Bref, Rigaut agace le petit monde littéraire. Sans doute parce qu'il ne pratique guère la génuflexion ou le baise-main. Dans l'atelier de Jacques Emile Blanche où défilent artistes et écrivains, Rigaut est comme au spectacle, au guignol. Son ami Philippe Soupault affirme que "C'est en fréquentant ceux qu'il considérait comme des pantins qu'il afficha un grand dégoût pour la littérature en particulier et les arts en général..." (Vingt mille et un jours) Et Soupault de rappeler que "Certains lui en voulurent de ses jugements souvent très sévères, soulignés par des ricanements."

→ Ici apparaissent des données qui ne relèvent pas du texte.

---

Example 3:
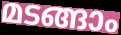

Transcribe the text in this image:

മടങ്ങാം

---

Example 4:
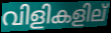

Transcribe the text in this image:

വിളികളില്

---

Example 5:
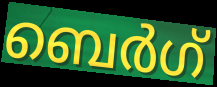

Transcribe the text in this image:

ബെർഗ്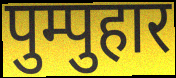
पुम्पुहार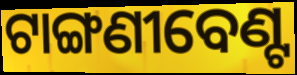
ଟାଙ୍ଗଣୀବେଣ୍ଟ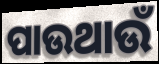
ପାଉଥାଉଁ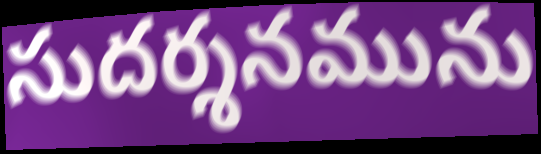
సుదర్శనమును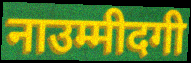
नाउम्मीदगीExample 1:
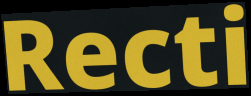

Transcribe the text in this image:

Recti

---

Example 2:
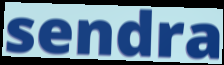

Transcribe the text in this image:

sendra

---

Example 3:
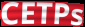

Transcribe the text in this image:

CETPs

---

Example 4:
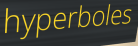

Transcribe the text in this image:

hyperboles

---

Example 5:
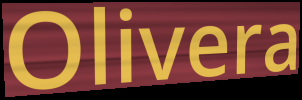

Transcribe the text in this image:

OliveraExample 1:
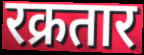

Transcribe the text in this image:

रक्रतार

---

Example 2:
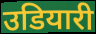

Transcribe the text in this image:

उडियारी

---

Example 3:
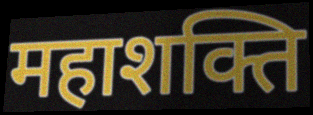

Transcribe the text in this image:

महाशक्ति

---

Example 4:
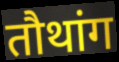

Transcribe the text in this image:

तौथांग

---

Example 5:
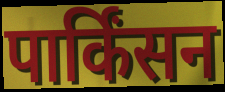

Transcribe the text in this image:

पार्किंसनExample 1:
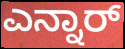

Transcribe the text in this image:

ಎನ್ನಾರ್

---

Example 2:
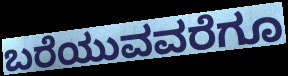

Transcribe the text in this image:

ಬರೆಯುವವರೆಗೂ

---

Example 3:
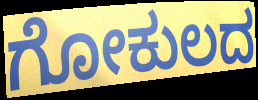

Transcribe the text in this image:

ಗೋಕುಲದ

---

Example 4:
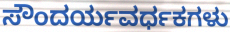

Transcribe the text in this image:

ಸೌಂದರ್ಯವರ್ಧಕಗಳು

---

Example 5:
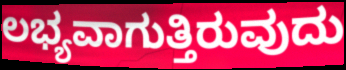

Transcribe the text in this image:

ಲಭ್ಯವಾಗುತ್ತಿರುವುದುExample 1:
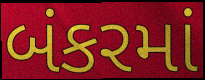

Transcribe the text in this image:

બંકરમાં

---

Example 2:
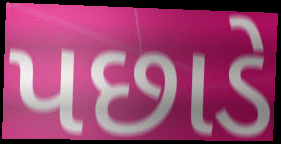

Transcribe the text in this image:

પછાડે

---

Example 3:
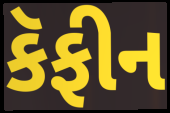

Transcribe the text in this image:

કૅફીન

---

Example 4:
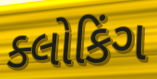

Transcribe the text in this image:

ક્લોકિંગ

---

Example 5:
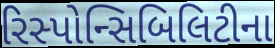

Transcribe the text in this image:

રિસ્પોન્સિબિલિટીનાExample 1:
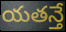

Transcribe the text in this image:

యతన్తే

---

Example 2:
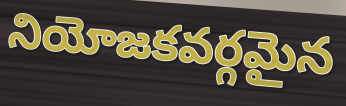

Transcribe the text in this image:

నియోజకవర్గమైన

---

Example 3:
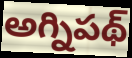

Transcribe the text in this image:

అగ్నిపథ్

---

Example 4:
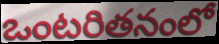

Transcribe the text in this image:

ఒంటరితనంలో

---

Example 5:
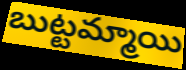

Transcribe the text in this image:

బుట్టమ్మాయి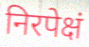
निरपेक्षं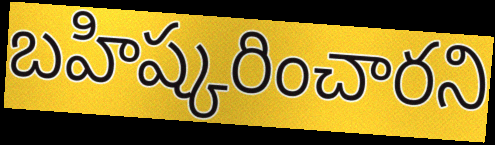
బహిష్కరించారనిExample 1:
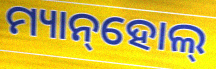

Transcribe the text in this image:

ମ୍ୟାନ୍‌ହୋଲ୍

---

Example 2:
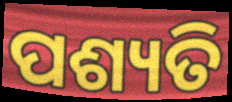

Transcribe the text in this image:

ପଶ୍ୟତି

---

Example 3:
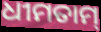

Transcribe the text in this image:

ଧୀମତାମ୍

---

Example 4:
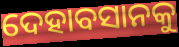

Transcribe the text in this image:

ଦେହାବସାନକୁ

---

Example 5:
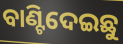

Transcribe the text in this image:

ବାଣ୍ଟିଦେଇଛୁ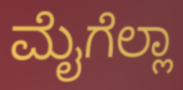
ಮೈಗೆಲ್ಲಾ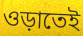
ওড়াতেইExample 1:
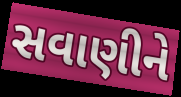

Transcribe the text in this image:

સવાણીને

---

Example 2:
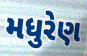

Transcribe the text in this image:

મધુરેણ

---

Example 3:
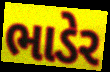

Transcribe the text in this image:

ભાડેર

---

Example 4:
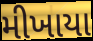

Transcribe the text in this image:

મીખાયા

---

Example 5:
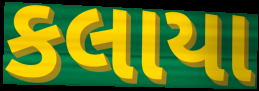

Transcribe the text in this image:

કલાયા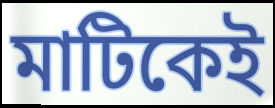
মাটিকেই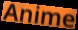
Anime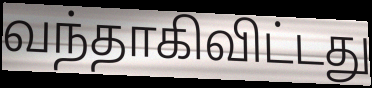
வந்தாகிவிட்டது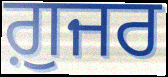
ਗ਼ੁਜਰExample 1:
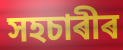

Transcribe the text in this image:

সহচাৰীৰ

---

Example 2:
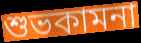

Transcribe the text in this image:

শুভকামনা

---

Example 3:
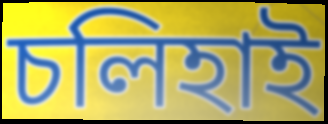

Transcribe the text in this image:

চলিহাই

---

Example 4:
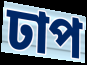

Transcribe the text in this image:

ঢাপ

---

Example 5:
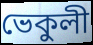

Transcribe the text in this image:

ভেকুলীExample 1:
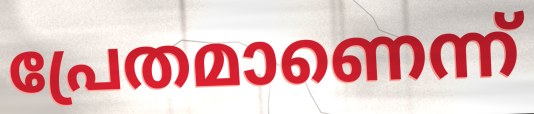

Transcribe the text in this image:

പ്രേതമാണെന്ന്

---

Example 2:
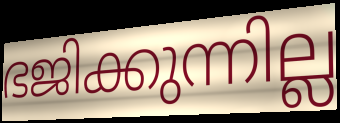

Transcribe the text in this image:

ഭജിക്കുന്നില്ല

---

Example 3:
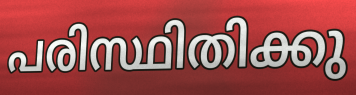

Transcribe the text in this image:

പരിസ്ഥിതിക്കു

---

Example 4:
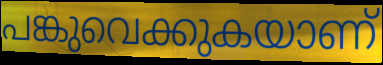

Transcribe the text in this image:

പങ്കുവെക്കുകയാണ്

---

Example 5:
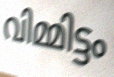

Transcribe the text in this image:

വിമ്മിട്ടം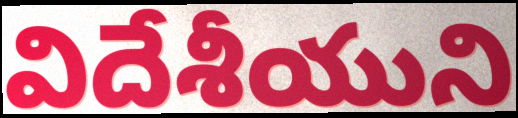
విదేశీయుని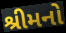
શ્રીમનોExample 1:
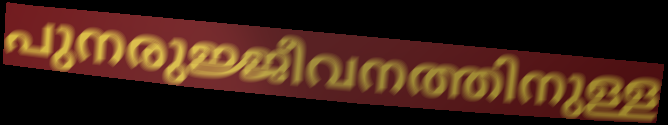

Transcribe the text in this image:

പുനരുജ്ജീവനത്തിനുള്ള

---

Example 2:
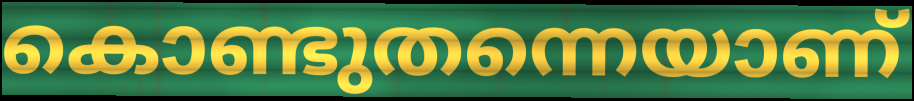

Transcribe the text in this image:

കൊണ്ടുതന്നെയാണ്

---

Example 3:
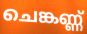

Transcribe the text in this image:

ചെങ്കണ്ണ്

Le fameux ricanement de Rigaut, qui lui sert à masquer ses émotions. Car Rigaut ne méprise pas la littérature, il méprise les littérateurs, leur verbiage, leur vanité et leur hypocrisie. Il refuse d'accorder son respect aux hommes en raison de leur oeuvre: "Qui est-ce qui n'est pas Julien Sorel? Stendhal. Qui est-ce qui n'est pas Nietzsche? Nietzsche. Qui est-ce qui n'est pas Juliette? Shakespeare. Qui est-ce qui n'est pas M. Teste? Valéry. Qui est-ce qui n'est pas Lafcadio? André Gide. Qui est-ce qui n'est pas un Homme Libre? Maurice Barrès. Et la suite..."

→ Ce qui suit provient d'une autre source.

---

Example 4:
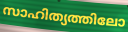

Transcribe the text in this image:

സാഹിത്യത്തിലോ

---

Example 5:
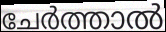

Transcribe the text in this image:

ചേർത്താൽ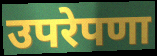
उपरेपणा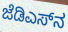
ಜೆಡಿಎಸ್‌ನ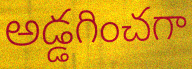
అడ్డగించగా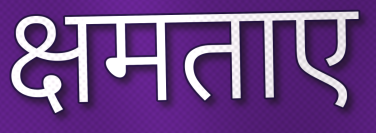
क्षमताए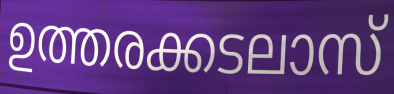
ഉത്തരക്കടലാസ്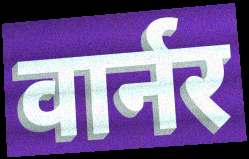
वार्नर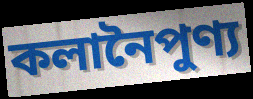
কলানৈপুণ্যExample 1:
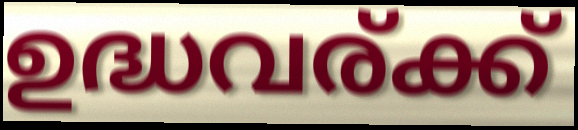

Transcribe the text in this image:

ഉദ്ധവര്ക്ക്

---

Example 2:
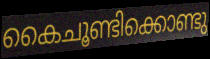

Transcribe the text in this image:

കൈചൂണ്ടിക്കൊണ്ടു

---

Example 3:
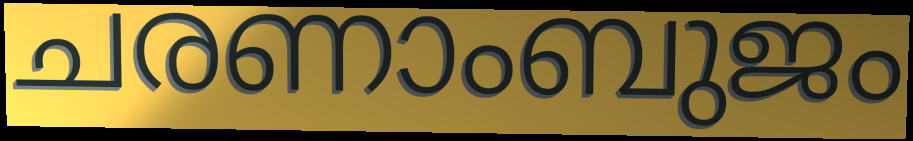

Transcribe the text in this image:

ചരണാംബുജം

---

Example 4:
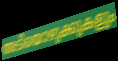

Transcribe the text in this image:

അടിയൊഴുക്കുകളും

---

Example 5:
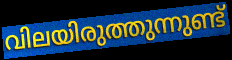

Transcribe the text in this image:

വിലയിരുത്തുന്നുണ്ട്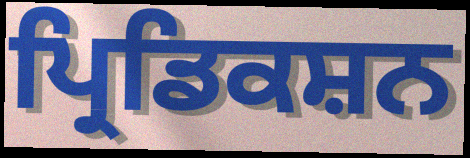
ਪ੍ਰਿਡਿਕਸ਼ਨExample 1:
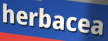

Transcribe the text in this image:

herbacea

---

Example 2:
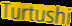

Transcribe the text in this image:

Turtushi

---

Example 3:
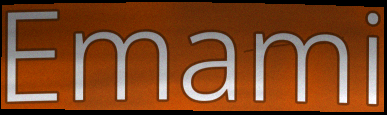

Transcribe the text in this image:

Emami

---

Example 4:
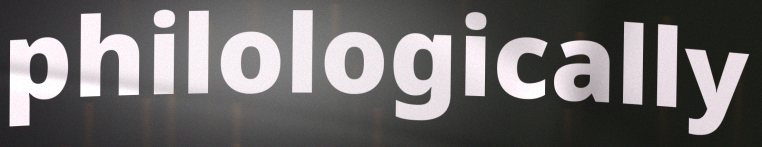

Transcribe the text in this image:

philologically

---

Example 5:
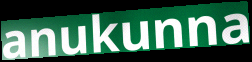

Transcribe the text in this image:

anukunnaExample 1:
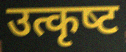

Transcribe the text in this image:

उत्कृष्‍ट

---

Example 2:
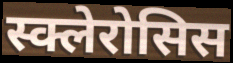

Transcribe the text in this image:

स्क्लेरोसिस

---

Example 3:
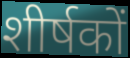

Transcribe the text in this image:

शीर्षकों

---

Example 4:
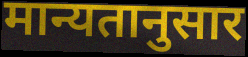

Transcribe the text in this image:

मान्यतानुसार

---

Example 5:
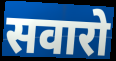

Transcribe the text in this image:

सवारोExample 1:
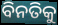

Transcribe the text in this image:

ବିନତିକୁ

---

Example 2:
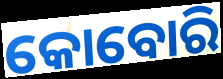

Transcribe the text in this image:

କୋବୋରି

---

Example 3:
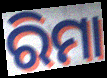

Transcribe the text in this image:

ରିମା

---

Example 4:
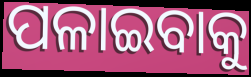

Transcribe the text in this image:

ପଳାଇବାକୁ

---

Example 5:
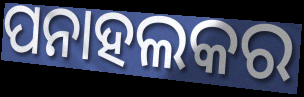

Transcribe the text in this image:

ପନାହଲକର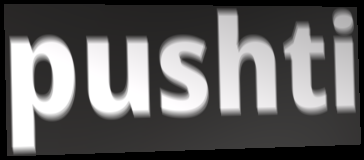
pushti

Rigaut, le présumé dilettante, prend trop au sérieux l'écriture pour ne pas trouver les écrivains "méprisables de se satisfaire à si bon marché de leur production." (Edmond Jaloux, Les Nouvelles Littéraires, 16 juin 1934).Rigaut, lui, se mntre infiniment plus exigeant: "Honteux de ce qu'il venait de griffonner sur des bouts de papier, il les déchirait en menus morceaux, soufflait dessus, ricanait." (Jacques-Emile Blanche, Sur Jacques Rigaut). Toujours le ricanement qui devait sérieusement porter sur les nerfs des chers maîtres qui gardaient jalousement sous clef pour la postérité la moindre ligne tombée de leur plume illustre.

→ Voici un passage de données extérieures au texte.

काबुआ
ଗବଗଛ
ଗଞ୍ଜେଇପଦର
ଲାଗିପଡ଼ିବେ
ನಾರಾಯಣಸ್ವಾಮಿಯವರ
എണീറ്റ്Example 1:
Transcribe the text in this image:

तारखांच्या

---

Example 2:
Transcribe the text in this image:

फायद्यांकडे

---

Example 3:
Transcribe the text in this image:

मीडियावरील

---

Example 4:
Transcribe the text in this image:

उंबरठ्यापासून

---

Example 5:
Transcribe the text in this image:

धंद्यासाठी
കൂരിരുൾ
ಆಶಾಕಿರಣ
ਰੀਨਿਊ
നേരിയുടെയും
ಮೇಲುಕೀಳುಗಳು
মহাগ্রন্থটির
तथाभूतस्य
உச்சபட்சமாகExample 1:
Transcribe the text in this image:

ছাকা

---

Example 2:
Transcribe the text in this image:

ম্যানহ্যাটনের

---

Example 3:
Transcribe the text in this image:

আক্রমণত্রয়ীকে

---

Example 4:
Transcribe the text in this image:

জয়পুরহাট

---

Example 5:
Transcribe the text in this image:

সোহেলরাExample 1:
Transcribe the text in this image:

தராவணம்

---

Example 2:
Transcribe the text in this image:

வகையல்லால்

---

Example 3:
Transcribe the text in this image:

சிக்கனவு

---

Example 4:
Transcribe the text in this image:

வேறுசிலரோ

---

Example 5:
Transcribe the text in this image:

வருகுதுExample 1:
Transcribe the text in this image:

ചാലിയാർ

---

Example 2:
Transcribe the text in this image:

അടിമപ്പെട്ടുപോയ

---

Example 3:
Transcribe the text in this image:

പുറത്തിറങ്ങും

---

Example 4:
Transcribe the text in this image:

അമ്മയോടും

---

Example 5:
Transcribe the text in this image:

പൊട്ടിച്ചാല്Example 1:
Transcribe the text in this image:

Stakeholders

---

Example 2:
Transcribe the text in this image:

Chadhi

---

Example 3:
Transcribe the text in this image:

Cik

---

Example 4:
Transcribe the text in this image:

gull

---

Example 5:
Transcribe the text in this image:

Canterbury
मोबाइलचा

Pour Rigaut, écrire ne consiste pas à noircir une feuille de papier, à la salir avec un vain bavardage. Ecrire est une affaire de vie ou de mort: "J'écris pour vomir."Il s'agit d'évacuer le poison qui est en lui avant qu'il ne fasse son oeuvre: "Comme un homme qu'un sommeil indésirable gagne se cogne la tête, j'écris. Dans un accés de santé, ce matin, j'ai décidé d'écrire, et d'écrire un journal. Il ne s'agit, bien entendu, de journal, de toutes les besognes, la plus injustifiable, mais d'un effort suivi."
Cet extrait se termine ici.